English National Ballet’s Tribute to Rudolph Nureyev was a triumphant revival of three diverse and glorious works in which Nureyev once memorably starred.

After an introductory film which provided a context for the chosen programme, Stravinsky’s music brought to life the bustling goose-fair setting of Petrushka. Members of the company, costumed in bright primary colours, energised the stage with their lively national dances and flirtatious encounters. Anton Lukovkin, in the role of Puppet, conveyed pathos and yearning in every little movement. Crystal Costa, debuting in the role of Ballerina, gave us a crisp, assured and flirtatious performance and Yonah Acosta was truly menacing and compelling as the Moor.

The soloists’ depth of technical and artistic talent was brilliantly exhibited in Raymonda Act III. I particularly loved Laurretta Summerscales’ lyrical and poetic performance in Variation Three. Rojo’s Variation Six was a study in control of both her art and her audience; she teased us with balances and slow, controlled movements. Yonah Acosta plunged into leaps and turns with superb athleticism and his vivacious physicality served as a wonderful foil to Rojo’s serenity and poise.

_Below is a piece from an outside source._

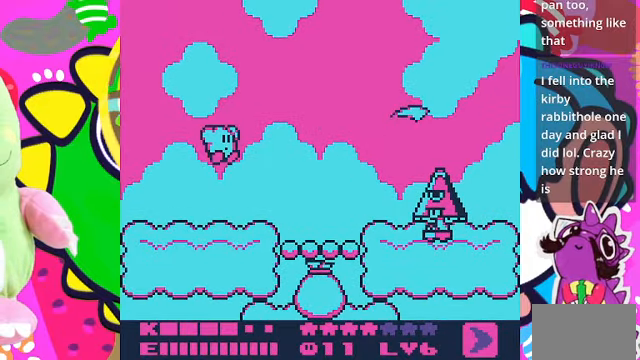
{"dt_ms": 500, "buttons": [], "left_stick": "center", "right_stick": "center", "events": [[134, "SQUARE", "down"], [167, "DPAD_RIGHT", "up"], [267, "SQUARE", "up"]]}
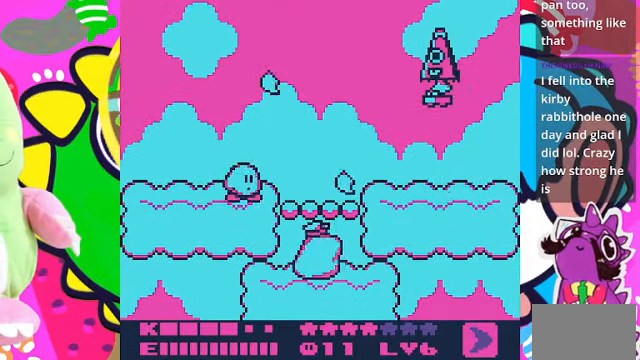
{"dt_ms": 500, "buttons": [], "left_stick": "center", "right_stick": "center", "events": [[234, "SQUARE", "down"], [400, "SQUARE", "up"]]}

The highlight of the evening was Song of a Wayfarer, originally choreographed by Béjart for Nureyev to music by Gustav Mahler. Danced by Francisco Bosch and Fabian Reimair and sung by Nicholas Lester, it was a stunningly emotional and democratic experience, a spine-tingling evocation of the restless, rootless life of the dancer. Two figures, one dressed in blue-grey, the other in rust, became a gripping metaphor for the artist’s struggle to put down roots while meeting the uncompromising demands of his art. It was a truly riveting performance.

Congratulations and thanks to the English National Ballet for this truly fitting tribute to Rudolph Nureyev.